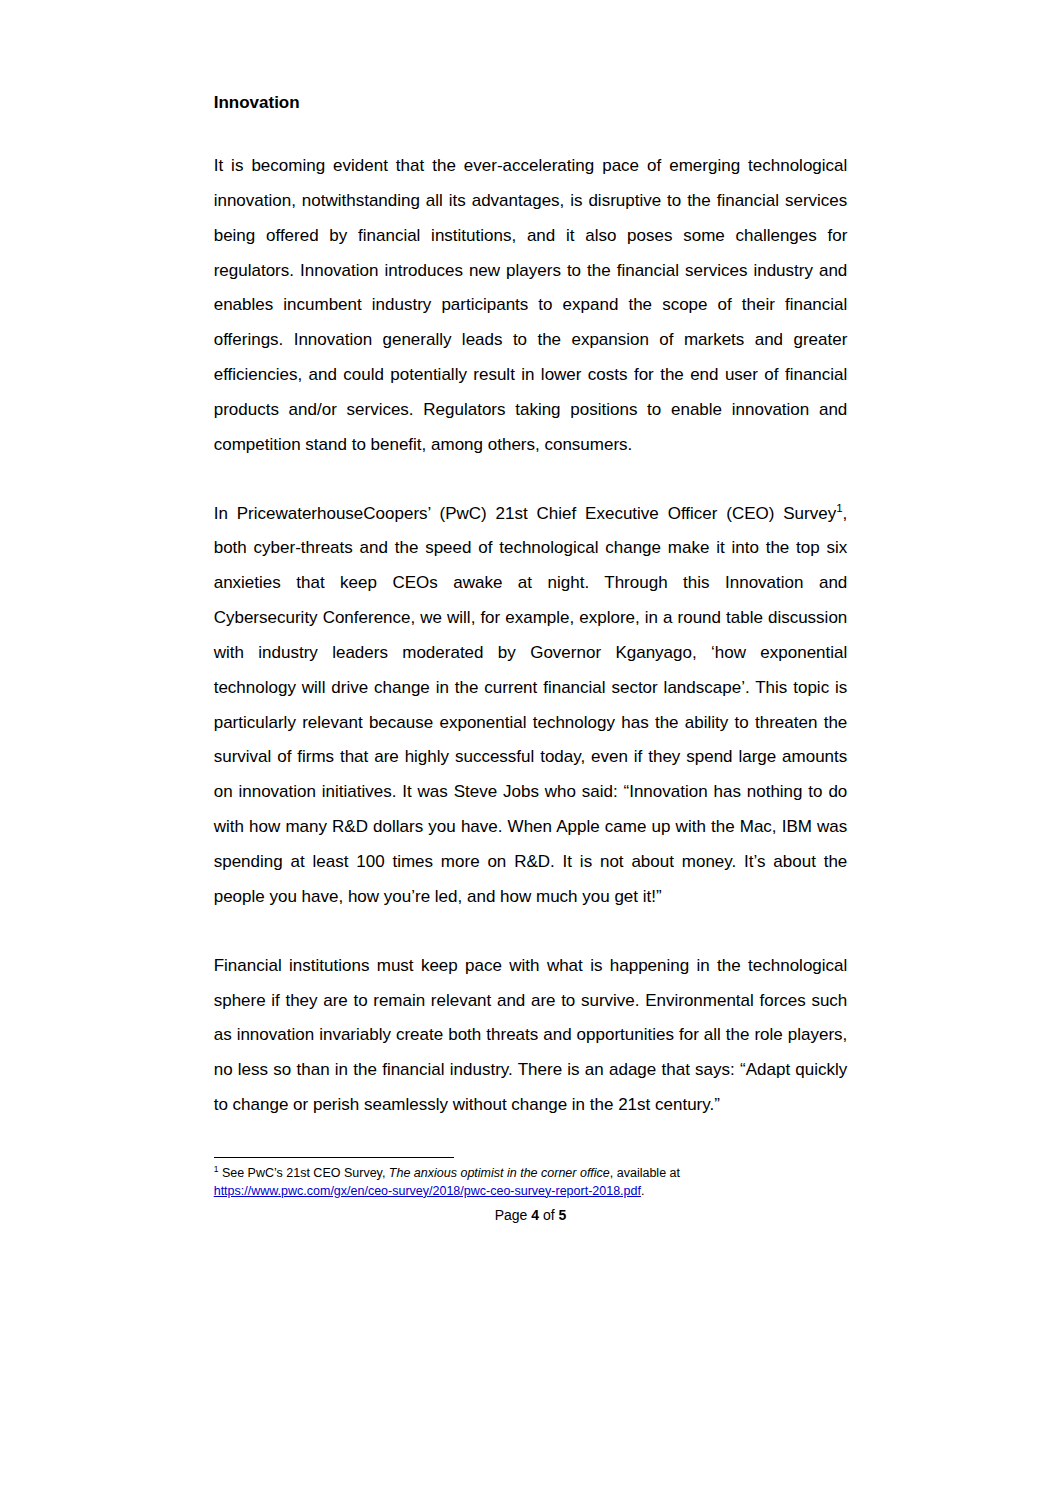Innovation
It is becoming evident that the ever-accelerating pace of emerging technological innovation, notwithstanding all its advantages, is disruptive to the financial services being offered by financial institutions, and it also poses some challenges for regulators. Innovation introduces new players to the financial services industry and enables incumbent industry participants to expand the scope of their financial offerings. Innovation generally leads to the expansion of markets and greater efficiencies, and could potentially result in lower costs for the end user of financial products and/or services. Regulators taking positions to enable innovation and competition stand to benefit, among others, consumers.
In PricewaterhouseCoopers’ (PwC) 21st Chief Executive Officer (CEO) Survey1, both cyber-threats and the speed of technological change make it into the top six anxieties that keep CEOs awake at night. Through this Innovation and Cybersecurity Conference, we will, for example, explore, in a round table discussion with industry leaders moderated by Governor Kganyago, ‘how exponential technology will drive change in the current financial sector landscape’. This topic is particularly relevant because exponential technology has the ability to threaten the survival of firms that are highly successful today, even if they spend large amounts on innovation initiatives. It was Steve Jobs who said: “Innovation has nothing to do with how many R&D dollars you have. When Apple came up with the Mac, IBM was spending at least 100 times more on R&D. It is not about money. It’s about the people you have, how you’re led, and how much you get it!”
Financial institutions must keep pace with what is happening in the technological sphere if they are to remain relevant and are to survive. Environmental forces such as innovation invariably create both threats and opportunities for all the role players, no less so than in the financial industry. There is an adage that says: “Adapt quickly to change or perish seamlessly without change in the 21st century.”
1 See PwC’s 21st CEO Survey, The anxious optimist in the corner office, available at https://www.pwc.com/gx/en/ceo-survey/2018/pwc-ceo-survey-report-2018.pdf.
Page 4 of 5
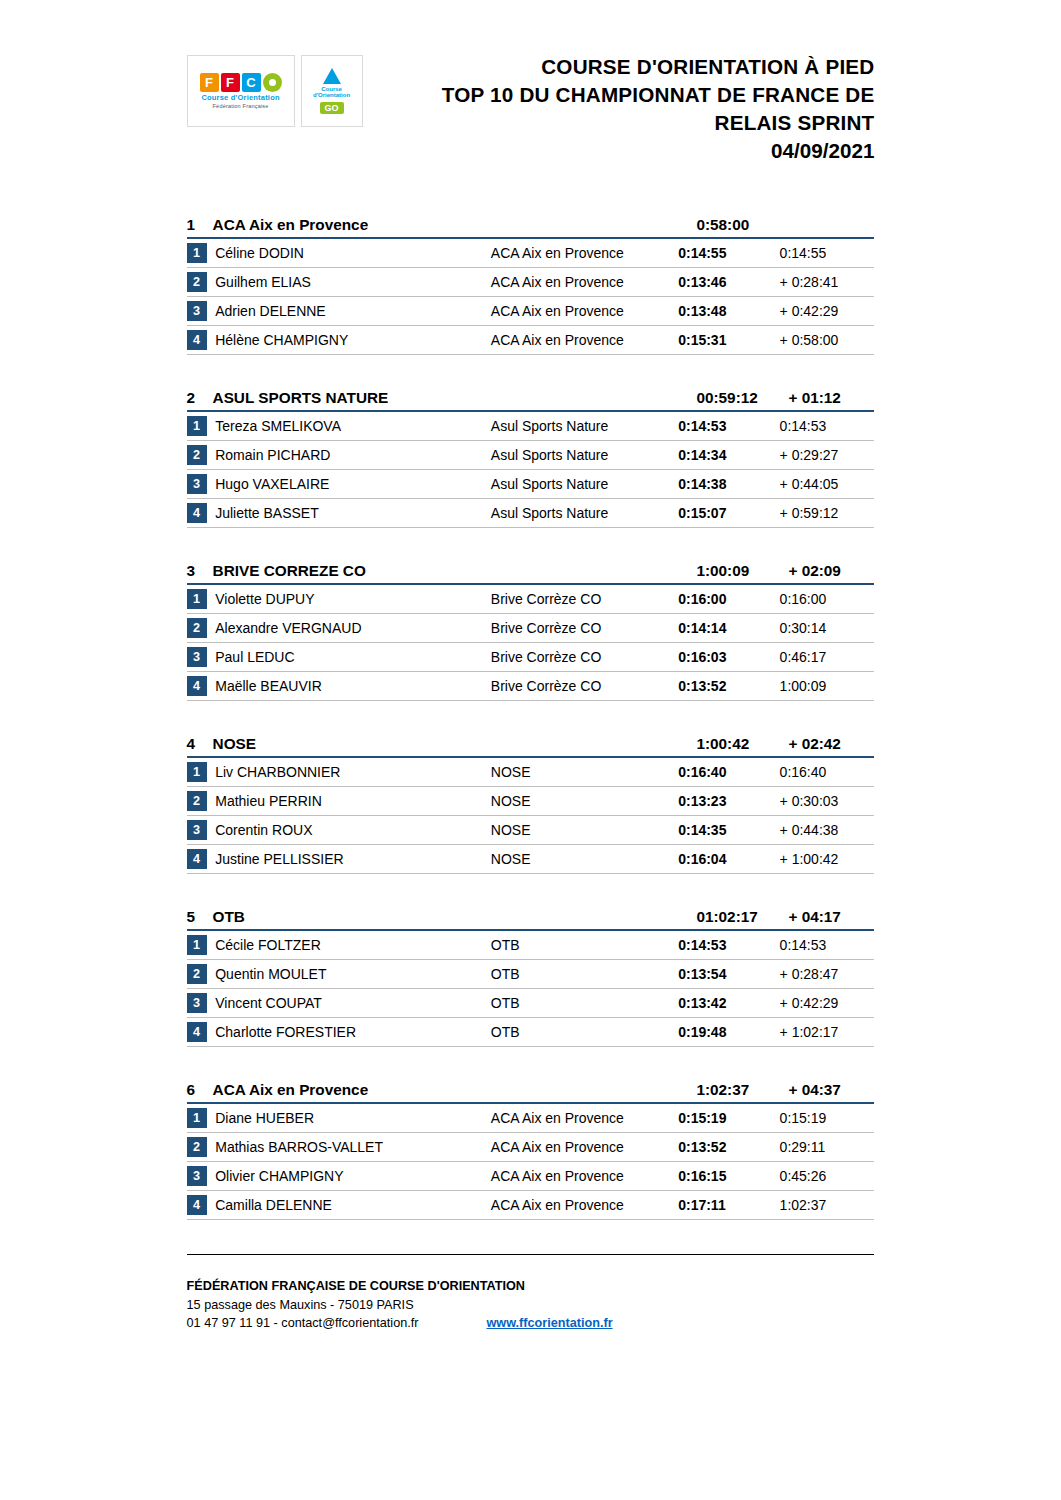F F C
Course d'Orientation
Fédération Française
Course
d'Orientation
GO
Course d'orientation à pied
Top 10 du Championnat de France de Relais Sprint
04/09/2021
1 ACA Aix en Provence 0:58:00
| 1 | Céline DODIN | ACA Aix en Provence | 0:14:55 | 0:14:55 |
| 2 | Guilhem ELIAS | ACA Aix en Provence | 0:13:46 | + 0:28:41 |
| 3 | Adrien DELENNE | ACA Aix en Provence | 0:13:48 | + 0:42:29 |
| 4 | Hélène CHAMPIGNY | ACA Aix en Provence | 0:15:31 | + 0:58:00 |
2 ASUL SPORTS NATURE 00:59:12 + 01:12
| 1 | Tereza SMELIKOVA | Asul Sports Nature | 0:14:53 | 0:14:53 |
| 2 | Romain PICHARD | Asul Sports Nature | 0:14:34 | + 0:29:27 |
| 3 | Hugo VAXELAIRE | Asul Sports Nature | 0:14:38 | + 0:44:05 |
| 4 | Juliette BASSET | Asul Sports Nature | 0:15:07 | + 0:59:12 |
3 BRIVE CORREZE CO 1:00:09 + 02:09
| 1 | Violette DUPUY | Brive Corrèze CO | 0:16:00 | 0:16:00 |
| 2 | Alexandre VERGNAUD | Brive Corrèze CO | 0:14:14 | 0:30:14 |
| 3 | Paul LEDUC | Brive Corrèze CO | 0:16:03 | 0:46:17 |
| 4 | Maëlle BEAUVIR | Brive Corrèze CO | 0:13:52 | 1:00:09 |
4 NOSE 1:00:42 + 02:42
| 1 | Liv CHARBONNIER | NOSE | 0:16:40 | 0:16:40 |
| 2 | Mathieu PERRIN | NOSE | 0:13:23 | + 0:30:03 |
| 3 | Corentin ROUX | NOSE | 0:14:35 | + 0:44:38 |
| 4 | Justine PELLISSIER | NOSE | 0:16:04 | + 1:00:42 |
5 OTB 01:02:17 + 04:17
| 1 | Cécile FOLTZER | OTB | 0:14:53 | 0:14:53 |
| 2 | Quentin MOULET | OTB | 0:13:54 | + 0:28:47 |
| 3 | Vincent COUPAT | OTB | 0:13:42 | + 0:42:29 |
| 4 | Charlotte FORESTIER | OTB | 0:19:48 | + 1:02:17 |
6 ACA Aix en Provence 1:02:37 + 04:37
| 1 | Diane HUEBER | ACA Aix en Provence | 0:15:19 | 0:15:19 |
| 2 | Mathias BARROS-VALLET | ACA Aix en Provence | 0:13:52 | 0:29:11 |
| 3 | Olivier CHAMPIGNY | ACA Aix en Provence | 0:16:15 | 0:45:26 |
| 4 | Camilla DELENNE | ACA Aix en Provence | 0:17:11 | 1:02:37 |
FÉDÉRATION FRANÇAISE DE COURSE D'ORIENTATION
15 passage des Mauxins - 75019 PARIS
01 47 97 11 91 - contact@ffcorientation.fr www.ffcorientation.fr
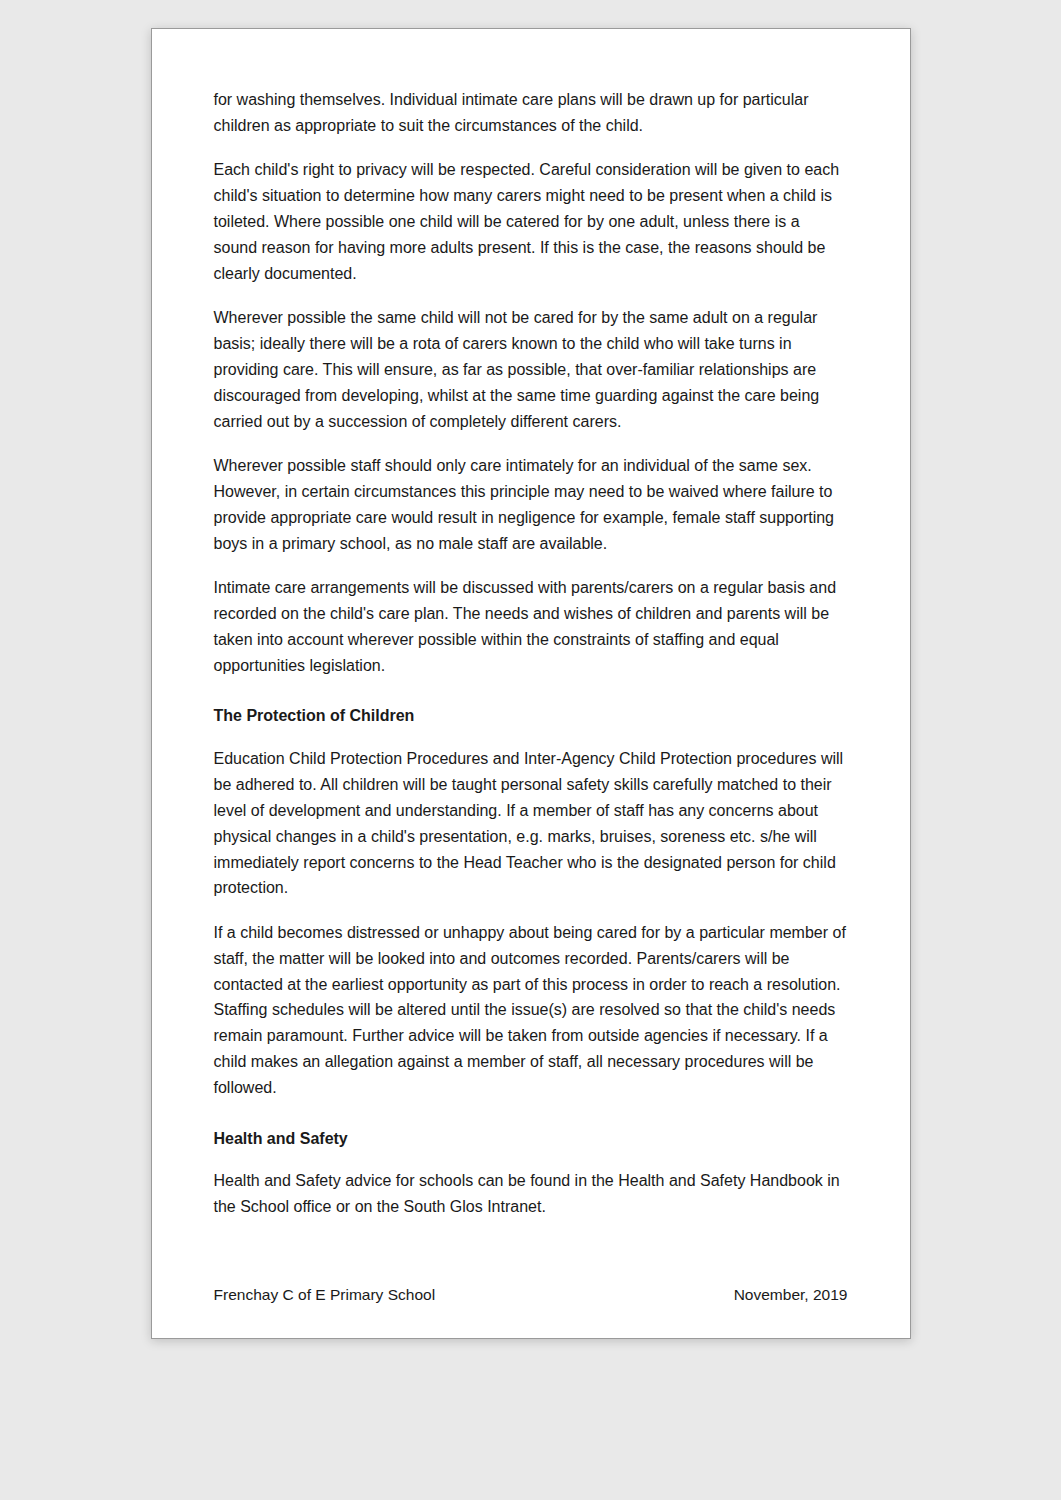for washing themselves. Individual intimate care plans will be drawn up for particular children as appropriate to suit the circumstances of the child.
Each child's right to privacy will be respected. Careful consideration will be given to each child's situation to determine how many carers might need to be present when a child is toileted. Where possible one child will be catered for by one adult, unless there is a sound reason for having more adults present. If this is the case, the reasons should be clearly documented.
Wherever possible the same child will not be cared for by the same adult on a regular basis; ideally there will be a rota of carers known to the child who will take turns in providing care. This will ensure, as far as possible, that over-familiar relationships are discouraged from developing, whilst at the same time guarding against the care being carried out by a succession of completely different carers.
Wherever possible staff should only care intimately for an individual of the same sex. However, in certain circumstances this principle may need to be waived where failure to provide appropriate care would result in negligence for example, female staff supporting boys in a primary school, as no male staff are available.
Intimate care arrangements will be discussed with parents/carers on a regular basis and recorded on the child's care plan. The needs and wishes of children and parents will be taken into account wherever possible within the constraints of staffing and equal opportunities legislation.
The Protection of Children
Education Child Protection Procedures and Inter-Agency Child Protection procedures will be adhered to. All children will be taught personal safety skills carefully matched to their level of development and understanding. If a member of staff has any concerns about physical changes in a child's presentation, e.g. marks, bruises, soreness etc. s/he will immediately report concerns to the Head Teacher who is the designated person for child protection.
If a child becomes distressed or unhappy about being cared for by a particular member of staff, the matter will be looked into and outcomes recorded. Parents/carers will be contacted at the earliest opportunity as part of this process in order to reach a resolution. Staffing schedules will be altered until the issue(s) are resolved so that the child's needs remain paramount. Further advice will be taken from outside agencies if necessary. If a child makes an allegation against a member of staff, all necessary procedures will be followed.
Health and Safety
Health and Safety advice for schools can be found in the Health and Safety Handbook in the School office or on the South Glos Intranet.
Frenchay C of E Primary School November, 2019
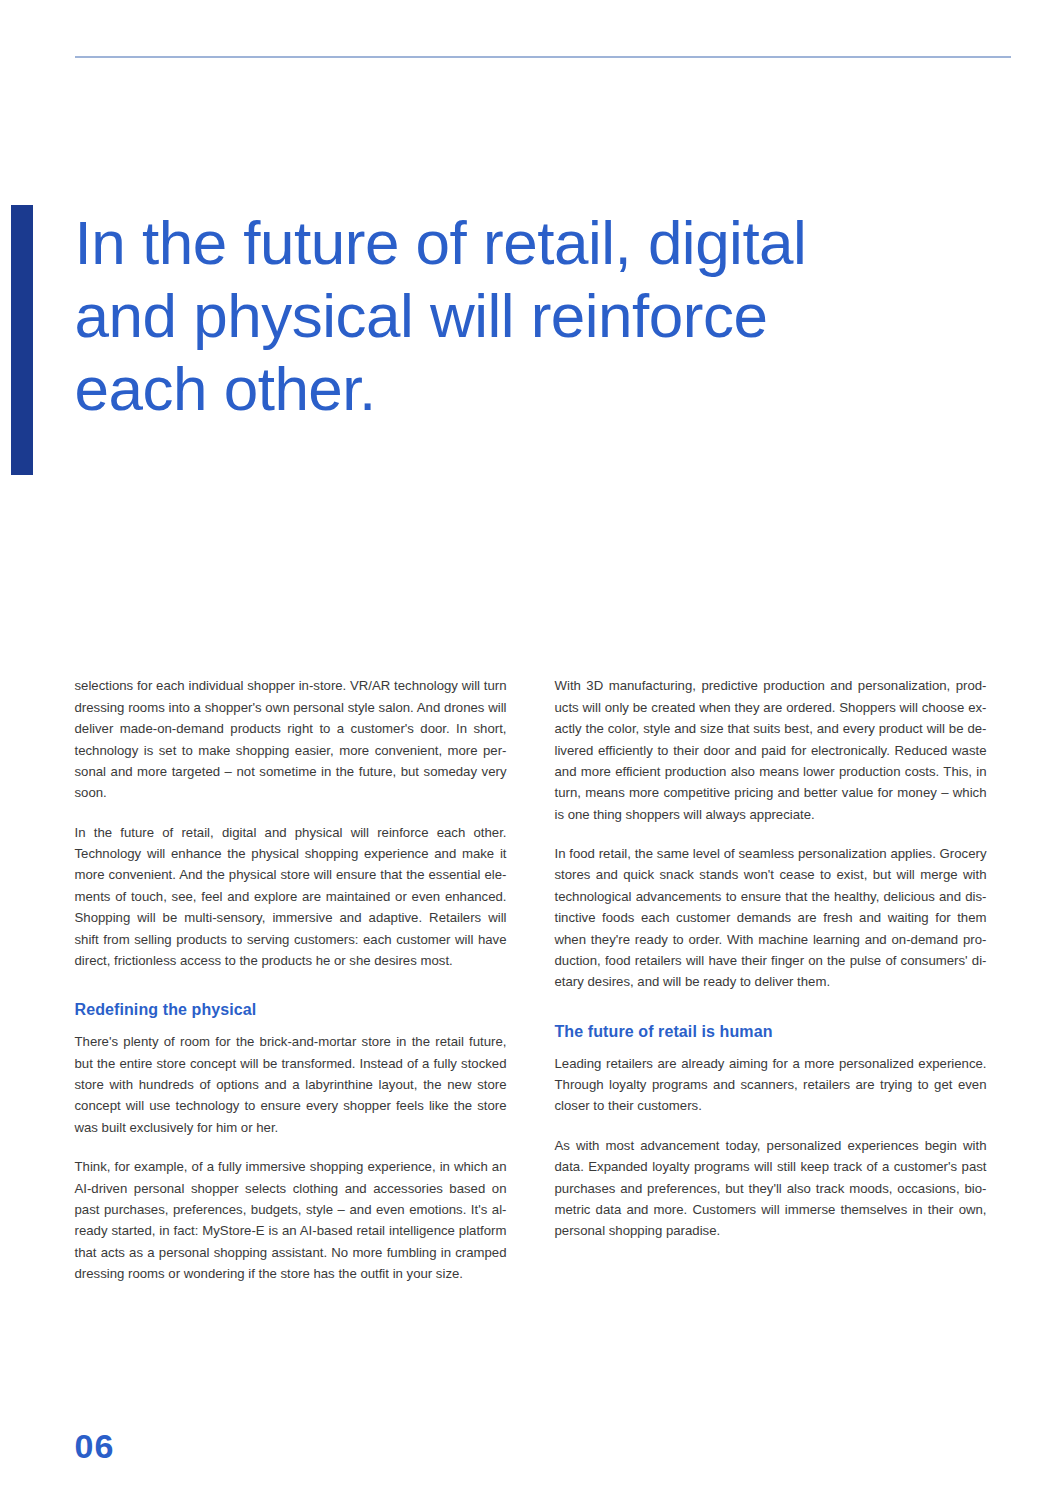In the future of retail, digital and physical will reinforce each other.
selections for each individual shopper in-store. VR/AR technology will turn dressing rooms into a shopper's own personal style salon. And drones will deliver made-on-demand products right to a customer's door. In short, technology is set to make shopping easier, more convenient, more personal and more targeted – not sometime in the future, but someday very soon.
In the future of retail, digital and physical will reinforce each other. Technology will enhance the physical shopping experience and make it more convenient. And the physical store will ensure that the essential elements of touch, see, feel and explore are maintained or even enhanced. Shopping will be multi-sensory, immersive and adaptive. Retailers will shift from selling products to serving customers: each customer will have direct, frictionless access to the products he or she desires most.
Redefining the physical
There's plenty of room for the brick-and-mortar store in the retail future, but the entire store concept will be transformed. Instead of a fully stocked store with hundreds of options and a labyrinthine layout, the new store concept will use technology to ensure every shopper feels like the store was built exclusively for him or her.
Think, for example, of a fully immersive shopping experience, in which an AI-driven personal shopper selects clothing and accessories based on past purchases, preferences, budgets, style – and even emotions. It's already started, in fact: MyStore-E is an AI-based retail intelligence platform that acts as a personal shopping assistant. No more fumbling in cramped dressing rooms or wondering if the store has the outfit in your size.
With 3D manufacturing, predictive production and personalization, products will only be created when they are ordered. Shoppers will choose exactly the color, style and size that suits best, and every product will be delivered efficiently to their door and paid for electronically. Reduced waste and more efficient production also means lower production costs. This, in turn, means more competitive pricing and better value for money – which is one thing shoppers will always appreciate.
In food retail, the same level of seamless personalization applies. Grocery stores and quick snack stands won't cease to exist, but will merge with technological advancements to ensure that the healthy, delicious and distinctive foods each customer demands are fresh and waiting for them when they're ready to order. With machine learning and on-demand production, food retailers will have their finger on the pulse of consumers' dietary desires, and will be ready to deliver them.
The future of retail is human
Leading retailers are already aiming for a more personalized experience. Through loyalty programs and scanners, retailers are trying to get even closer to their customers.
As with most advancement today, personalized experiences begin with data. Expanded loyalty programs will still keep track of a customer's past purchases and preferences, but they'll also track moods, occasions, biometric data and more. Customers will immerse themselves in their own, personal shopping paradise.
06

________________

**WHAT TO DO:** Begin at the top of the records above and retype each line exactly until the line containing "It is becoming", which is included. Skip all pictures.

**RESULT OF THIS EXERCISE:**
Innovation
It is becoming evident that the ever-accelerating pace of emerging technological innovation, notwithstanding all its advantages, is disruptive to the financial services being offered by financial institutions, and it also poses some challenges for regulators. Innovation introduces new players to the financial services industry and enables incumbent industry participants to expand the scope of their financial offerings. Innovation generally leads to the expansion of markets and greater efficiencies, and could potentially result in lower costs for the end user of financial products and/or services. Regulators taking positions to enable innovation and competition stand to benefit, among others, consumers.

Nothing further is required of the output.